De medisch deskundige die onze cliënt onderzocht, stelde vast dat hij in de toekomst aanzienlijke medische zorg, diagnostische tests en medicatie nodig zou hebben om de verwondingen die verband hielden met zijn lumbale letsel te blijven behandelen. Een deskundige econoom die deze medische rapporten onderzocht, bevestigde een aanzienlijk bedrag aan toekomstige medische rekeningen voor onze cliënt, en onze cliënt diende dus een schadeclaim in met betrekking tot toekomstige medische zorg.
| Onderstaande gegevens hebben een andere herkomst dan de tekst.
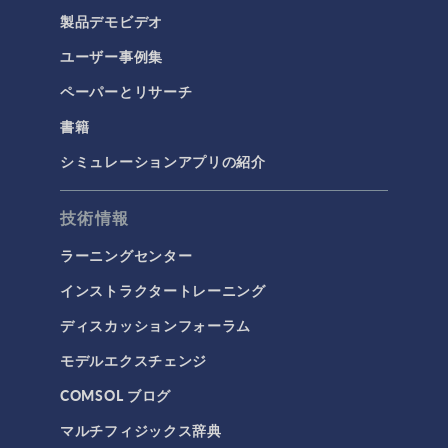
製品デモビデオ
ユーザー事例集
ペーパーとリサーチ
書籍
シミュレーションアプリの紹介
技術情報
ラーニングセンター
インストラクタートレーニング
ディスカッションフォーラム
モデルエクスチェンジ
COMSOL ブログ
マルチフィジックス辞典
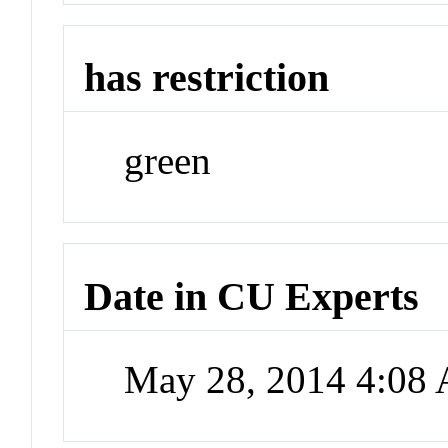
has restriction
green
Date in CU Experts
May 28, 2014 4:08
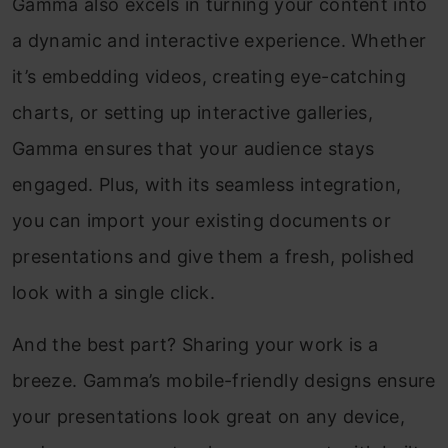
Gamma also excels in turning your content into
a dynamic and interactive experience. Whether
it’s embedding videos, creating eye-catching
charts, or setting up interactive galleries,
Gamma ensures that your audience stays
engaged. Plus, with its seamless integration,
you can import your existing documents or
presentations and give them a fresh, polished
look with a single click.
And the best part? Sharing your work is a
breeze. Gamma’s mobile-friendly designs ensure
your presentations look great on any device,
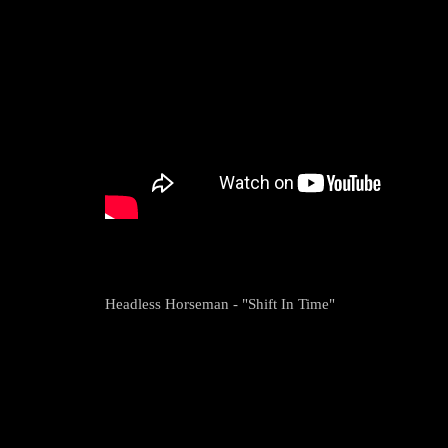
Headless Horseman - "Shift In Time"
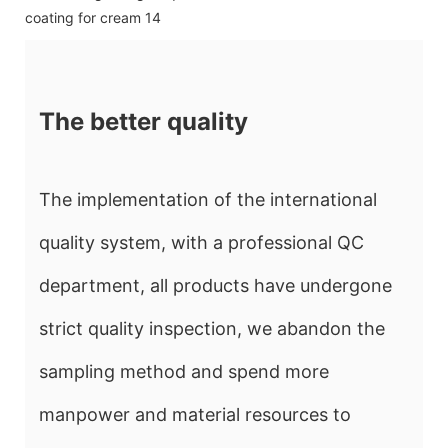
The better quality
The implementation of the international
quality system, with a professional QC
department, all products have undergone
strict quality inspection, we abandon the
sampling method and spend more
manpower and material resources to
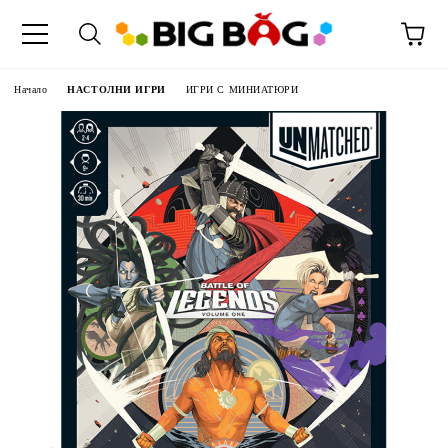
Начало
НАСТОЛНИ ИГРИ
ИГРИ С МИНИАТЮРИ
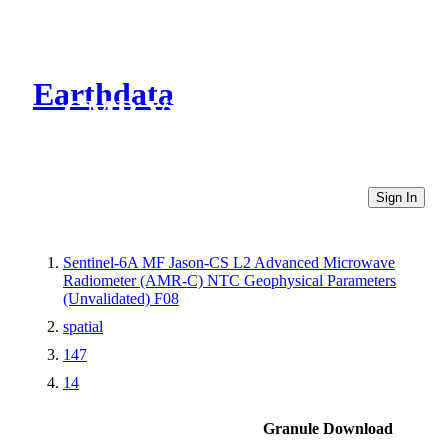
Earthdata
CMR Virtual Directories
Sign In
Sentinel-6A MF Jason-CS L2 Advanced Microwave
Radiometer (AMR-C) NTC Geophysical Parameters
(Unvalidated) F08
spatial
147
14
Granule Download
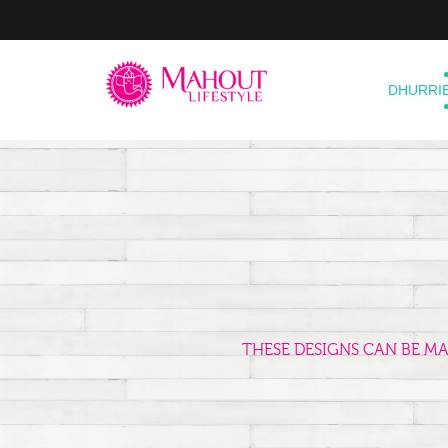
DHURRI
THESE DESIGNS CAN BE M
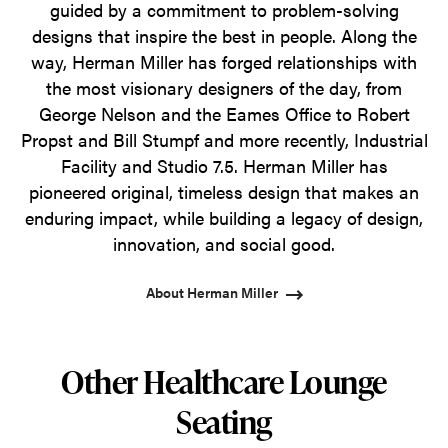
guided by a commitment to problem-solving
designs that inspire the best in people. Along the
way, Herman Miller has forged relationships with
the most visionary designers of the day, from
George Nelson and the Eames Office to Robert
Propst and Bill Stumpf and more recently, Industrial
Facility and Studio 7.5. Herman Miller has
pioneered original, timeless design that makes an
enduring impact, while building a legacy of design,
innovation, and social good.
About Herman Miller
Other Healthcare Lounge
Seating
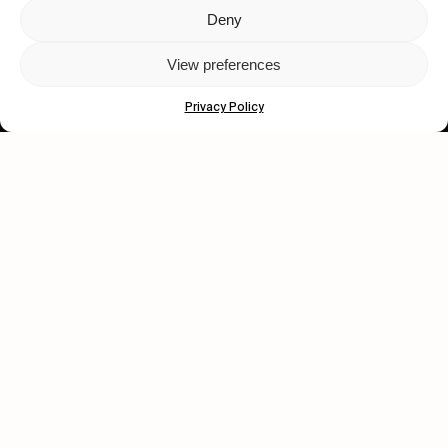
Deny
Let's get closer.
View preferences
Subscribe
Privacy Policy
Human engagement is
a beautiful thing.
CONTACT US
wastedtalentboutique.com
Legal Notice
Terms of Service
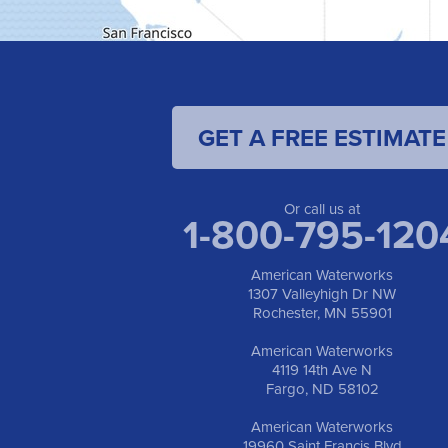
GET A FREE ESTIMATE
Or call us at
1-800-795-120
American Waterworks
1307 Valleyhigh Dr NW
Rochester, MN 55901
American Waterworks
4119 14th Ave N
Fargo, ND 58102
American Waterworks
19960 Saint Francis Blvd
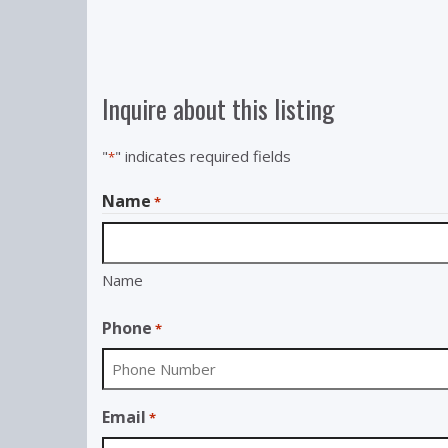
Inquire about this listing
"
" indicates required fields
*
Name
*
Name
Phone
*
Email
*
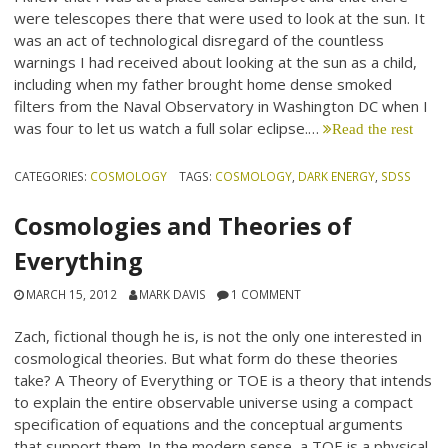
were telescopes there that were used to look at the sun. It
was an act of technological disregard of the countless
warnings I had received about looking at the sun as a child,
including when my father brought home dense smoked
filters from the Naval Observatory in Washington DC when I
was four to let us watch a full solar eclipse.…
Read the rest
CATEGORIES:
COSMOLOGY
TAGS:
COSMOLOGY
,
DARK ENERGY
,
SDSS
Cosmologies and Theories of
Everything
MARCH 15, 2012
MARK DAVIS
1 COMMENT
Zach, fictional though he is, is not the only one interested in
cosmological theories. But what form do these theories
take? A Theory of Everything or TOE is a theory that intends
to explain the entire observable universe using a compact
specification of equations and the conceptual arguments
that support them. In the modern sense, a TOE is a physical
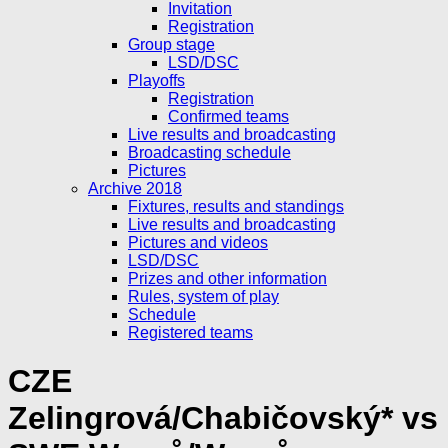
Invitation
Registration
Group stage
LSD/DSC
Playoffs
Registration
Confirmed teams
Live results and broadcasting
Broadcasting schedule
Pictures
Archive 2018
Fixtures, results and standings
Live results and broadcasting
Pictures and videos
LSD/DSC
Prizes and other information
Rules, system of play
Schedule
Registered teams
CZE
Zelingrová/Chabičovský* vs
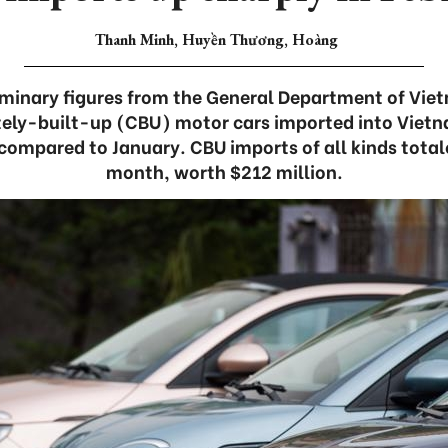
Thanh Minh, Huyền Thương, Hoàng
iminary figures from the General Department of Vi
ely-built-up (CBU) motor cars imported into Vietn
 compared to January. CBU imports of all kinds totale
month, worth $212 million.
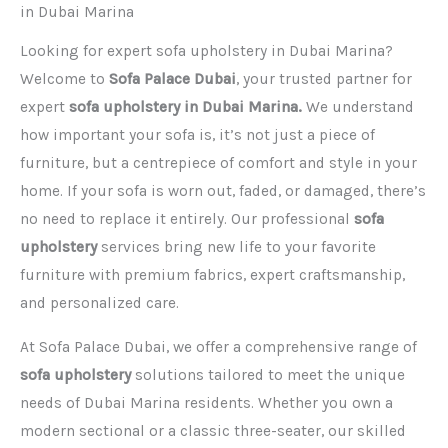
in Dubai Marina
Looking for expert sofa upholstery in Dubai Marina?
Welcome to
Sofa Palace Dubai
, your trusted partner for
expert
sofa upholstery in Dubai Marina.
We understand
how important your sofa is, it’s not just a piece of
furniture, but a centrepiece of comfort and style in your
home. If your sofa is worn out, faded, or damaged, there’s
no need to replace it entirely. Our professional
sofa
upholstery
services bring new life to your favorite
furniture with premium fabrics, expert craftsmanship,
and personalized care.
At Sofa Palace Dubai, we offer a comprehensive range of
sofa upholstery
solutions tailored to meet the unique
needs of Dubai Marina residents. Whether you own a
modern sectional or a classic three-seater, our skilled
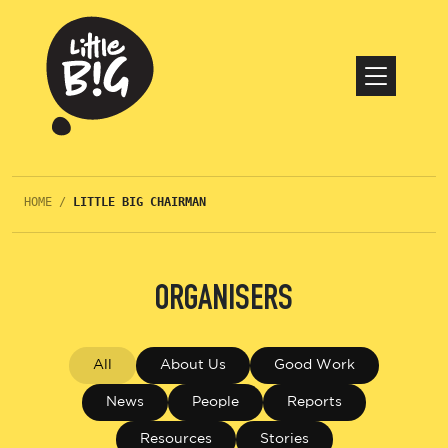
HOME
/
LITTLE BIG CHAIRMAN
ORGANISERS
All
About Us
Good Work
News
People
Reports
Resources
Stories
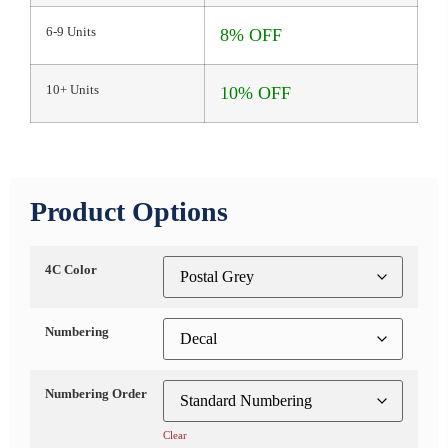
6-9 Units
8% OFF
10+ Units
10% OFF
Product Options
4C Color
Numbering
Numbering Order
Clear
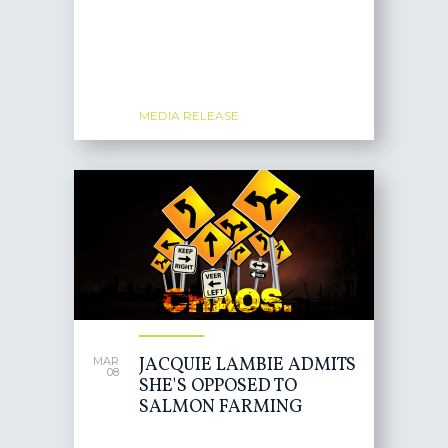
MEDIA RELEASE
JACQUIE LAMBIE ADMITS
MAR
08
SHE'S OPPOSED TO
SALMON FARMING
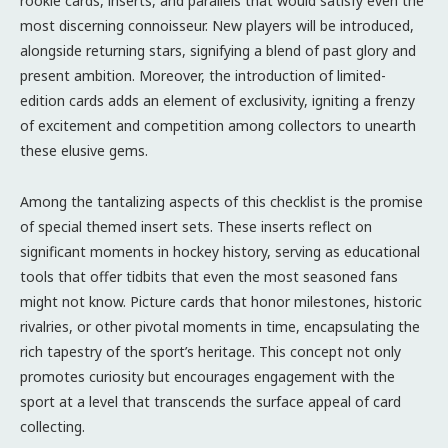
rookie cards, inserts, and parallels that would satisfy even the
most discerning connoisseur. New players will be introduced,
alongside returning stars, signifying a blend of past glory and
present ambition. Moreover, the introduction of limited-
edition cards adds an element of exclusivity, igniting a frenzy
of excitement and competition among collectors to unearth
these elusive gems.
Among the tantalizing aspects of this checklist is the promise
of special themed insert sets. These inserts reflect on
significant moments in hockey history, serving as educational
tools that offer tidbits that even the most seasoned fans
might not know. Picture cards that honor milestones, historic
rivalries, or other pivotal moments in time, encapsulating the
rich tapestry of the sport’s heritage. This concept not only
promotes curiosity but encourages engagement with the
sport at a level that transcends the surface appeal of card
collecting.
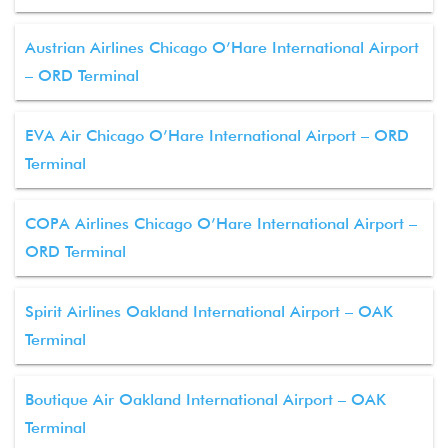
Austrian Airlines Chicago O’Hare International Airport
– ORD Terminal
EVA Air Chicago O’Hare International Airport – ORD
Terminal
COPA Airlines Chicago O’Hare International Airport –
ORD Terminal
Spirit Airlines Oakland International Airport – OAK
Terminal
Boutique Air Oakland International Airport – OAK
Terminal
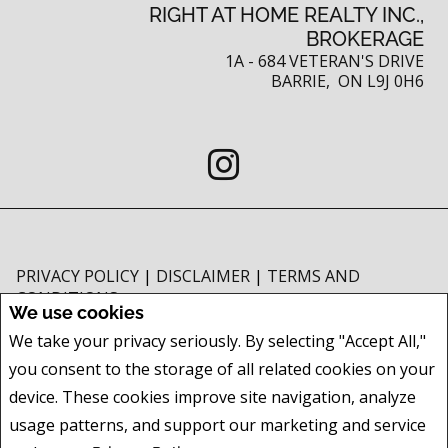
RIGHT AT HOME REALTY INC.,
BROKERAGE
1A - 684 VETERAN'S DRIVE
BARRIE, ON L9J 0H6
PRIVACY POLICY
|
DISCLAIMER
|
TERMS AND
CONDITIONS
We use cookies
All information displayed is believed to be accurate, but is not guaranteed
We take your privacy seriously. By selecting "Accept All,"
and should be independently verified. No warranties or representations of
you consent to the storage of all related cookies on your
any kind are made with respect to the accuracy of such information. Not
intended to solicit buyers or sellers, landlords or tenants currently under
device. These cookies improve site navigation, analyze
contract. The trademarks REALTOR®, REALTORS® and the REALTOR® logo
usage patterns, and support our marketing and service
are controlled by The Canadian Real Estate Association (CREA) and identify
Als de zaak voor de rechter was gekomen, zou de deskundige neurochirurg van de verweerder hebben verklaard dat onze cliënt een hyperflexie-hyperextensieletsel aan zijn hals- en lendenwervelkolom had opgelopen, een minder ernstig letsel dat doorgaans binnen een paar jaar vanzelf verdwijnt. Deze deskundige stelde ook dat op basis van zijn beoordeling van de MRI-resultaten een chirurgische ingreep aan de lendenwervelkolom van onze cliënt niet nodig was.
De biomechanische deskundige van de verweerder stelde dat de structurele schade aan het voertuig van onze cliënt consistent was met een botsing die plaatsvond met minder dan 10 m.p.h. Hij stelde verder dat de krachten die bij de botsing aanwezig waren binnen de normale menselijke tolerantie vielen en niet buiten het bereik van dagelijkse activiteiten. Tenslotte stelden de deskundigen van de gedaagde partij dat de door het ongeval veroorzaakte krachten onvoldoende waren om de verwondingen van onze cliënt te hebben veroorzaakt.
Bedrag van de schikking
Deze zaak werd voorafgaand aan het proces bij bemiddeling geschikt voor $1.750.000.
Deze zaak werd behandeld door Partners Daniel P. O’Toole en Frederick C. Aranki.